Matrizenrechner — jeder Schritt so aufgeschrieben, wie Sie ihn auf Papier schreiben würden
Operation
Lösung
📚 Theorie: wie man das von Hand löst
Das Gauß-Verfahren ist die wichtigste Technik für Matrizen. Drei elementare Zeilenumformungen sind erlaubt: zwei Zeilen vertauschen, eine Zeile mit einer Zahl ungleich null multiplizieren und zu einer Zeile ein Vielfaches einer anderen addieren. Sie ändern die Lösungen des Systems nicht.
Die Determinante ist eine Zahl, die zeigt, ob die Matrix entartet ist.
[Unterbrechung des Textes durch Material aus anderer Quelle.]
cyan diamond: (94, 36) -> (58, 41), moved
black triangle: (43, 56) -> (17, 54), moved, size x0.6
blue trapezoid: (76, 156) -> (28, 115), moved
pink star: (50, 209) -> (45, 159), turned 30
Wenn det A = 0, hat die Matrix keine Inverse und das System A·x = b keine eindeutige Lösung. Nach der Umformung in Dreiecksform ist die Determinante das Produkt der Diagonale (jeder Zeilentausch kehrt das Vorzeichen um).
Die inverse Matrix findet man mit Gauß–Jordan: Man schreibt [A | E] nebeneinander und formt die Zeilen um, bis der linke Teil die Einheitsmatrix ist — der rechte Teil ist dann A⁻¹. Probe: A·A⁻¹ = E.
Der Rang ist die Anzahl der Nicht-Null-Zeilen in Stufenform, also wie viele Gleichungen wirklich unabhängig sind.
Matrizenmultiplikation: Das Element cᵢⱼ ist das Skalarprodukt der Zeile i der ersten Matrix und der Spalte j der zweiten. Deshalb muss die Spaltenzahl von A gleich der Zeilenzahl von B sein, und im Allgemeinen gilt A×B ≠ B×A.
Die Zellen akzeptieren ganze Zahlen, Dezimalzahlen (1.5) und Brüche (2/3) — alle Berechnungen laufen mit exakten Brüchen, ohne Rundungsfehler.